All antibiotics are drugs, but not all drugs are antibiotics. Antibiotics are very special drugs used to treat bacterial infections. In other words, they kill or prevent the spread of pathogens. So there’s no point in taking antibiotics to treat viral infections – it won’t do a thing! However, it’s not uncommon for bacterial infections to occur in parallel to, or after a viral infection. A weakened body makes it easier for opportunist pathogens to proliferate. That’s why it’s not uncommon to prescribe antibiotics to someone with a viral infection. However, the downside to this practice is that it increases antibiotic resistance.
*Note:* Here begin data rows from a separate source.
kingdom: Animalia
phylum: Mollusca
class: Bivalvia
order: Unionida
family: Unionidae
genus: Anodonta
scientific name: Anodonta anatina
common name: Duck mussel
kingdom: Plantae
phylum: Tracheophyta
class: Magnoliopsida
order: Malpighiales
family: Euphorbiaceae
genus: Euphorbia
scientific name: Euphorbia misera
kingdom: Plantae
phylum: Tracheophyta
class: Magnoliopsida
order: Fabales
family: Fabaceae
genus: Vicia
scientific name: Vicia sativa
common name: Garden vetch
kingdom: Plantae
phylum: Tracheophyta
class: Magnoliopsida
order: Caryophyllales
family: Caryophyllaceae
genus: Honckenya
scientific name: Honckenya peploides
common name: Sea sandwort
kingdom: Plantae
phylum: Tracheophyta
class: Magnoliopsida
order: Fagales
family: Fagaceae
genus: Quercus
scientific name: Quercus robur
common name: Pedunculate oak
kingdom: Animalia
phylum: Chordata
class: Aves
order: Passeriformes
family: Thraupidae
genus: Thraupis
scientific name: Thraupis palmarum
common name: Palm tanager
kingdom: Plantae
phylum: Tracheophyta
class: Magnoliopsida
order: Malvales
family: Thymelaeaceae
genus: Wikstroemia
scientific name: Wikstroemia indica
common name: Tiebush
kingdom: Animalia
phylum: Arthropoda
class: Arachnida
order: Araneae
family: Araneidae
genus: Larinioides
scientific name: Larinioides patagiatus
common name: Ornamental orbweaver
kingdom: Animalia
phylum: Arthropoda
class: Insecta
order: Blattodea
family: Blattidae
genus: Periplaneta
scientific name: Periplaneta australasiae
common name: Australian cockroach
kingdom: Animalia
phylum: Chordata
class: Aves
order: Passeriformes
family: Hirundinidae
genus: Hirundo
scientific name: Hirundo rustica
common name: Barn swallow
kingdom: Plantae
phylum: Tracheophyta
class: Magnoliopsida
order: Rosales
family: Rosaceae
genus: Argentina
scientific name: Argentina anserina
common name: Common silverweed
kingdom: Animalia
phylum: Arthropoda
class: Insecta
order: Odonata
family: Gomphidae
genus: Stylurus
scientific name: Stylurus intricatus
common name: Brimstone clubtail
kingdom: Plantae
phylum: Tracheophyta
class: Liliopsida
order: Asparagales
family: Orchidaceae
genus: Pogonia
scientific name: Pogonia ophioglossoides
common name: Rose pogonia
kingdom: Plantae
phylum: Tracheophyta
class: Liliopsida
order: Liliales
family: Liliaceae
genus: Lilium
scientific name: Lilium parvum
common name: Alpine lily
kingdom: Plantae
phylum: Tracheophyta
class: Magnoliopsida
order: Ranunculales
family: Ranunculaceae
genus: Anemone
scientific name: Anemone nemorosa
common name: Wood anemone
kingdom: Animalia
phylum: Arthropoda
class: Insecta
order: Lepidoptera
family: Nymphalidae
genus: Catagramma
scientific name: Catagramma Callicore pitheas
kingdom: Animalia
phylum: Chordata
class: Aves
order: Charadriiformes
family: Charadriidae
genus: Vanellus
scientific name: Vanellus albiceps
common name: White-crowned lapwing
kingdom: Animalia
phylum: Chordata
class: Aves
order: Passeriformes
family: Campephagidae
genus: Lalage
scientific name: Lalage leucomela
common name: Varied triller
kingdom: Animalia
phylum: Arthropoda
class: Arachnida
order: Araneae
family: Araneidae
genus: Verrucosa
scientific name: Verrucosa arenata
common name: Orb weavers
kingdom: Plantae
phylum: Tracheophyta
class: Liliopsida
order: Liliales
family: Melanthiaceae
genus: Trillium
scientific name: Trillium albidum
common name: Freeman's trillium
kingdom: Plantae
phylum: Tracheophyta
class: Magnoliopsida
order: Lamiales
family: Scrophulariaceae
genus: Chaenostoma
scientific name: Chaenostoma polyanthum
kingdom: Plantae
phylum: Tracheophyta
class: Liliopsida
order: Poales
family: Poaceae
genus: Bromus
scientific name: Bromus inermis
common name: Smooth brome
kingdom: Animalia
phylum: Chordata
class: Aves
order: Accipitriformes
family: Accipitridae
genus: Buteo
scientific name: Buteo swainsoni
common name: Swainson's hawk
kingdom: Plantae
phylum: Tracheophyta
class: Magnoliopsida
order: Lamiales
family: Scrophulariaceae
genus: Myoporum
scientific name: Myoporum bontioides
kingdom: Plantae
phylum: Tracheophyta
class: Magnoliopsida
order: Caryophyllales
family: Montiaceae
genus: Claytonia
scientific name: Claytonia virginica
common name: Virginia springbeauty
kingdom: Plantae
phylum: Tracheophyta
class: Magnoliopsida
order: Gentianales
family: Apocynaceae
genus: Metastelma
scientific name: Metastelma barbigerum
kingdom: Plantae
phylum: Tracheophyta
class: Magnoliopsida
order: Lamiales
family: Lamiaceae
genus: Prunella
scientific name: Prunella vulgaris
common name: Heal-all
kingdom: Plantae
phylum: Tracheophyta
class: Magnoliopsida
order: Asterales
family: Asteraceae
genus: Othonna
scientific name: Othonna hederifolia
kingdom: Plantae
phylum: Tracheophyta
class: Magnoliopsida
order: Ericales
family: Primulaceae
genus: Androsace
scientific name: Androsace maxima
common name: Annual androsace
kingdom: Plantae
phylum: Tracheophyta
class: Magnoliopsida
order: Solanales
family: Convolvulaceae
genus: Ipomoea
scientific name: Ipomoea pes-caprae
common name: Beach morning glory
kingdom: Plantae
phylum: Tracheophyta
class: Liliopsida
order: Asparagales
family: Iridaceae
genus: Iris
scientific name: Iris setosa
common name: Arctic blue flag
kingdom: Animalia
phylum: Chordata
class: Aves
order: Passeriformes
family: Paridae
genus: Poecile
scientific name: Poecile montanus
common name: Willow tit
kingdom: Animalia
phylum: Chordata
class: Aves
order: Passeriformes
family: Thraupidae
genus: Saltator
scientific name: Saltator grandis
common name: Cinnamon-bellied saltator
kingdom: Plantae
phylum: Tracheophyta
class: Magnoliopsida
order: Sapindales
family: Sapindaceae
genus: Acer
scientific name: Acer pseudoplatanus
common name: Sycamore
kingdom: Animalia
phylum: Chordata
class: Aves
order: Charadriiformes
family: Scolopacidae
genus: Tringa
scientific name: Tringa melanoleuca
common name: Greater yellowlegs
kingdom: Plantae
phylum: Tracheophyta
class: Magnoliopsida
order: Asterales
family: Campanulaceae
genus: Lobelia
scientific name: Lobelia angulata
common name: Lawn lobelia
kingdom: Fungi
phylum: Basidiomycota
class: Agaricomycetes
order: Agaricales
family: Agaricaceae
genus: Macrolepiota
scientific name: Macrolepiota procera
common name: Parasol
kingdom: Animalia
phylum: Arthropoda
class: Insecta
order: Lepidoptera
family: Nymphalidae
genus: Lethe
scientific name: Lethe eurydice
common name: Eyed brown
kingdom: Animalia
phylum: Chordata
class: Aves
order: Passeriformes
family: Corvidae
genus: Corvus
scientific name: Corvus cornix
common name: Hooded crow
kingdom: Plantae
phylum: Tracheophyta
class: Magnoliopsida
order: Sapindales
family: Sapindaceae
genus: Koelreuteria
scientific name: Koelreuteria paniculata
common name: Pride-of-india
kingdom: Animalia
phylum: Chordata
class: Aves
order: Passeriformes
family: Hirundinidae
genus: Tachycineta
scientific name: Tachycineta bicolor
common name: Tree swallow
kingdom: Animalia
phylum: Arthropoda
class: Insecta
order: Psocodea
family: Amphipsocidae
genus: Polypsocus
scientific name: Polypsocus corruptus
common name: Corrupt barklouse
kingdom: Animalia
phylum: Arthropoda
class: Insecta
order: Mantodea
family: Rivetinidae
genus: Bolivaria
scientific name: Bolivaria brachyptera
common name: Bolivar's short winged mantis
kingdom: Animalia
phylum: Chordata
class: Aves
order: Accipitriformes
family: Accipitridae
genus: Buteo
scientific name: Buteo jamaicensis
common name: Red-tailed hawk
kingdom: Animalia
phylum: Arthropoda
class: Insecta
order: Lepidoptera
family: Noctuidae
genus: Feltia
Also, each antibiotic fights restricted types of bacteria. Taking antibiotics meant to target a different bacteria than the one causing your disease will have no effect whatsoever. In short, you need the right antibiotic for the right bacteria!

Source: Présentation des antibiotiques

Virus, Humans and Animals

Thanks to the “species barrier,” viruses that target animals don’t usually spread to humans. But, of course, there are exceptions! It’s never that simple. These are zoonoses and diseases that jump the species barrier. These are viruses that are fairly mild in animals, but, once they jump to humans, tend to be particularly aggressive, especially at first. They eventually adapt to the new host and become less virulent. Remember SARS and the chikungunya virus? Over the years, modern humanity has experienced several zoonotic episodes, like SARS, which jumped from civets to humans, and chikungunya, which originated from great apes!

Source : Le monde invisible du vivant, p. 110

Oral drug vs Intramuscular vaccine

Many drugs are administered orally, meaning they get swallowed, chewed, or dissolved. It’s a convenient, and low-cost way to get drugs in your system. However, this method has its limitations. The digestive tract metabolizes and thus modifies the drugs, reducing the quantity of active product in the bloodstream.

Injecting drugs into a muscle is designed to solve this issue by allowing larger volumes of drugs to be administered without being digested. Obstacles with this approach are skin and fatty tissue, and a longer needle is all you need to get around those.
Source: Administration des médicaments

Pandemic creation

Pandemics have occurred since the beginning of time. They happen when several factors align. A pandemic is an outbreak of an infectious disease that affects a large part of the population in multiple countries and keeps spreading around the world. In short, a pandemic is a global epidemic. Pandemics occur when a highly contagious bacteria or virus appears. Pandemics often start abruptly, peak rapidly, and subside. However, they tend to recur in waves.

Most pandemic infectious diseases result from person-to-person contamination. However, some pandemic diseases are transmitted by animals. Plagues were caused by fleas that fed on diseased rodents. Cholera is transmitted through contaminated water or food. Bats are known to harbour coronaviruses, which can be transmitted from animals to humans.

Sources : Les pandémies au Canada et What Is a Pandemic?

Viruses intelligence

Though they don’t have a brain, viruses seem to be pretty smart! Unable to reproduce on their own, they invade living organisms in order to multiply. In other words, although not living, they hijack the living to “steal” and destroy “lives” to continue their existence. Some types of viruses were found to communicate with each other, leaving short “posts” for kin and descendants. These messages help the viruses reading them to decide how to proceed with the process of infection. Who would have thought?

While we haven’t been able to prove the presence of intelligence in viruses, one thing is sure, viruses are capable of unexpected feats. They can adapt to the environment, overcome obstacles to attack uninfected cells, and mutate to survive.